Using such mirror statistics, we have built an alternative dataset and replicated major academic studies. They show that academic insights are indeed sensitive to measurement error, even if to different degrees. But also after thorough analysis, it is not possible to specify the sources of data defects. I have therefore devised a range of strategies researchers should employ to improve the robustness of inferences they draw from large economic datasets.
Our main ambition has been to understand why we measure the economy the way we do, particularly in countries beyond the Global North.
Beyond the truly case-specific insights, a broader pattern emerges when it comes to the embrace of international standards outside the Global North. Consonant with the political baggage that macroeconomic measurement approaches always have, the motivations to embrace or resist international standards, too, are politically driven – and not just attempts to measure the economy “better”. For example, the embrace of GDP in China has been an important political symbol of China's 1980s turn to a more market-oriented economic organization. Statistics South Africa has embraced international unemployment measures not because they suit the country particularly well, but because such global best practice standards were necessary to insulate the organization from charges of political bias. In smaller countries in the Global South, standard adoption has been promoted by the material incentives international organizations offered – even when standard implementation was superficial rather than genuine. Our case studies show how not just the design and the consequences of macroeconomic measures are political, but also the way and degree to which they are embraced around the world.

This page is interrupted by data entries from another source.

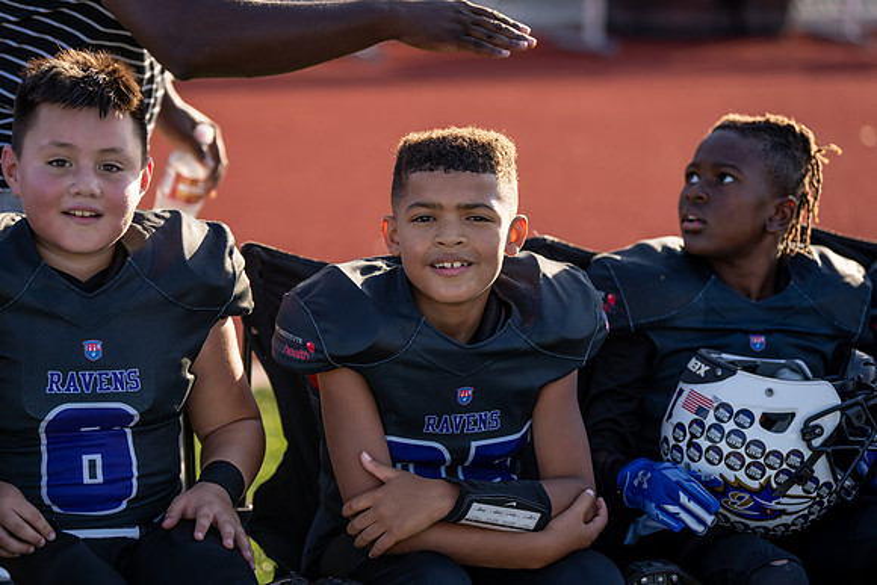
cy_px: 292
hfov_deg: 17.8
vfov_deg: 11.9
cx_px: 438
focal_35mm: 115
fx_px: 2802
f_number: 2.8
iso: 100
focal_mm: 115
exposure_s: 1/640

More generally, many macroeconomic measures face serious and growing measurement problems in times of globalization and digitization. And they are frequently poorly aligned with societies’ normative priorities and people's lived realities, for example when they ignore environmental destruction or informal labour markets. The ensuing question has been: if macroeconomic statistics suffer such defects, why is so little done to mend them? We focused on both technical measurement problems (the "concept-measurement gaps") and lacking citizen identification with official figures (the "measurement-experience gap").

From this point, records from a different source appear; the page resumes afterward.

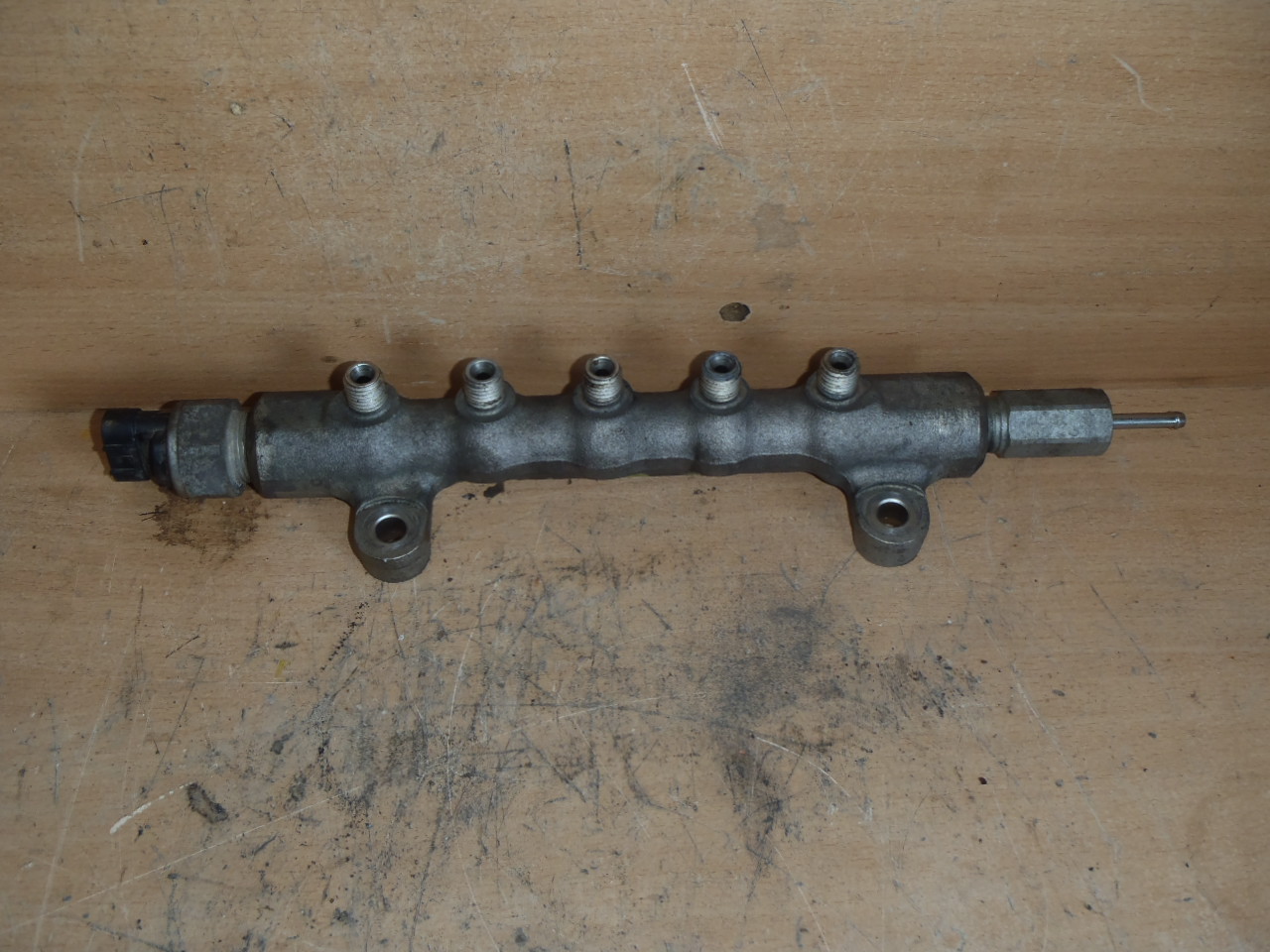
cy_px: 476
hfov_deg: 49.0
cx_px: 635
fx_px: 1394
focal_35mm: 38
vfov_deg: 37.7
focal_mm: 6.83
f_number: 4.6
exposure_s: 1/40
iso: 100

Initially, we considered a range of answers to this question, including the power and material interests of status-quo champions, and ignorance and tunnel vision among the statisticians setting the standards. Our research has found neither intuition to withstand scrutiny. Statistical standard setting is largely in the hands of experts. And these clearly understood, and often lamented, the limitations of present-day statistics.
Instead, we found that statistics’ need for measurement reliability is increasingly at odds with blurring economic boundaries – between countries, between work and non-work, employment and non-employment, for-pay and for-free services, and so on. The 21st century economy is harder to pin down in neat statistics than that of the preceding century.
At the same time, citizen expectations of statistics – how "hard” and reliable they expect statistics to be – has increased. That instils a conservative bias into measurement approaches. Statisticians are unwilling to sacrifice the reliability of their measures to increase validity.
In addition, to make figures comparable internationally, governments have agreed to follow similar measurement routines. Consensus on measurement reforms is often elusive, however, and updates to for example the System of National Accounts typically take decades. Inevitably, statistical practices lag socio-economic transformations.